1 ESTRELLA MICHELIN, NO ES PARA TANTO

Relatos Cortos

1 ESTRELLA MICHELIN, NO ES PARA TANTO

mayo 13, 2022 Mis Relatos 0

 

Para empezar un amargo vermut recomendado por nuestro camarero, el que se quedo con mi chaqueta, espero me la devuelva.
Cristina se deja la mitad, dice que para amargos esta ella…

Empezamos.
Una bola que rompe en la boca de sabor difícil de explicar, huevas de mujol dicen, sigue con otros snack muy bien elaborados que se comen con la mano de un bocado.

A cada cosa se empeñan en explicarnos que es, de donde proviene y como se elabora, nos hacemos los interesantes haciendo preguntas, esta gente trabaja muy relajada y nos prestan mucha atención.

Estamos expectantes ante la llegada de los platos principales que nos anuncian.

Tres quisquillas peladas y crudas, que si ya son pequeñas, se pierden en el cuenco de diseño, abren la nueva etapa, eso si, supermegadecoradas con extraños ingredientes.

Para cuando nos traen la gamba roja de Cartagena, comprendo lo que pone en la carta, es exacto, gamba roja sin «s» al final, una para cada uno, menos mal que a Cris no le gusta la cabeza y me la regala, cuanto la quiero y que buenas estan… las dos.

Con un sorbo del mejor vino blanco que he probado en mi vida y haciendo un esfuerzo mental del que me enorgullezco, me comunico con mi estómago y le pido paciencia, todavía queda el cordero y la cococha de atún.
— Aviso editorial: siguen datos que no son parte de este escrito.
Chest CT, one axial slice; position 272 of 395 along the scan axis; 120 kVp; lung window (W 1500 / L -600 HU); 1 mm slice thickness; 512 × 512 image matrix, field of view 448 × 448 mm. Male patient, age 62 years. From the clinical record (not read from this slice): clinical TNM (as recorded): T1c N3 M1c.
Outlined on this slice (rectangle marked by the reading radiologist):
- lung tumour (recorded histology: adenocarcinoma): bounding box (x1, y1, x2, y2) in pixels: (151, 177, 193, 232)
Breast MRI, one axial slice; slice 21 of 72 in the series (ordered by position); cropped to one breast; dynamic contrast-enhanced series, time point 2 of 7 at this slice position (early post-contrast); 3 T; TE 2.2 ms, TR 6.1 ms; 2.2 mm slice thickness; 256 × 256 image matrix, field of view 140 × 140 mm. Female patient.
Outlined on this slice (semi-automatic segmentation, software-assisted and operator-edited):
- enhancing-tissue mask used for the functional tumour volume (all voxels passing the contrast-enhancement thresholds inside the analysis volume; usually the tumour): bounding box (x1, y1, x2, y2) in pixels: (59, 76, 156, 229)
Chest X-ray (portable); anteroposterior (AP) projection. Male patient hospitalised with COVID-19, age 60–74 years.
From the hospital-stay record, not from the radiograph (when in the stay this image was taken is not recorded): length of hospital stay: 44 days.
Exquisitos los dos, para comer de un bocado, acompañados otra vez del mejor tinto de toda mi vida, Cris se atreve y degusta su copa entusiasmada, retira todas las palabras feas que ha dicho sobre el tinto.
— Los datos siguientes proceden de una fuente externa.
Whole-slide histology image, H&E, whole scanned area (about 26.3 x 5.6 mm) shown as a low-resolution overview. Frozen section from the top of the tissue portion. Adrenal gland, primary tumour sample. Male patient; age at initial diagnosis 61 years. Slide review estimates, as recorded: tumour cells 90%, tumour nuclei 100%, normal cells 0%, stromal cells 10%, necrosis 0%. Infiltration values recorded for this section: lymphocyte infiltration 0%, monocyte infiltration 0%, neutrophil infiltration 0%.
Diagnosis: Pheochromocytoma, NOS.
Ahhh, pero ahora nos traen el carro de quesos, una experiencia única, si no fuera porque el sumiller nos pide que elijamos solo tres de entre los más de treinta que hay, difícil elección. Gracias a que Cris sin saberlo elije uno, que otra vez, es el mejor que he probado nunca, «rio vero» de Huesca.

Unos postres dulces y un asiático de los de andar por casa.
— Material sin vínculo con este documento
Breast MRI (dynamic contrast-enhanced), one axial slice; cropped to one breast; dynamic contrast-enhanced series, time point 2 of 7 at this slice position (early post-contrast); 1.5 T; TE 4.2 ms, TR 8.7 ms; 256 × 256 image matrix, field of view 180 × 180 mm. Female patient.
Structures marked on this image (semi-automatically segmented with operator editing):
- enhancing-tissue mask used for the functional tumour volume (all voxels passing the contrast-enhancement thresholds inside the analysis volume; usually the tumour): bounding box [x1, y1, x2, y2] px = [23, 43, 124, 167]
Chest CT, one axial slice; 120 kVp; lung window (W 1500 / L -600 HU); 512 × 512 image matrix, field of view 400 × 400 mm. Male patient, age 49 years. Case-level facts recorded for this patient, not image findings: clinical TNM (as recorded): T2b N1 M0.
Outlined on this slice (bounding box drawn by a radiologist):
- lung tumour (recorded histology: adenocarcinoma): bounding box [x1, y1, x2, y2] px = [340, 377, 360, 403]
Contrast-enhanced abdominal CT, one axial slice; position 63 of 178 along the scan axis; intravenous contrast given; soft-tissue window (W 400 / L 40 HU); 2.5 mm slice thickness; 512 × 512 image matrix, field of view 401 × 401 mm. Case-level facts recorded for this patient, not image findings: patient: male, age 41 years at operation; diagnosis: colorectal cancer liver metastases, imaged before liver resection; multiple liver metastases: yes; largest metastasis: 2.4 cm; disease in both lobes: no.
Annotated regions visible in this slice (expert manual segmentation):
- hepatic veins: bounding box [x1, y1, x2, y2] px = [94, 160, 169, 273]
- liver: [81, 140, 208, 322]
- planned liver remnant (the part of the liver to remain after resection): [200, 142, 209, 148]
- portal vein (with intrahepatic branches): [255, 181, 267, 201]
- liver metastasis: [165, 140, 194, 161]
Terminado el asunto en cuatro horas de trabajo agotador.

Lo mejor, los vinos, todos de gran porte.

Lo peor, el perro, si tienes alguno comprale pienso porque nada de sobras.

Bueno es mi opinión, desde luego que es una experiencia única, pero tambien lo es la servesica y el sandwich que acaba de traerme Cris, echo con todo su cariño y en exclusiva para mi.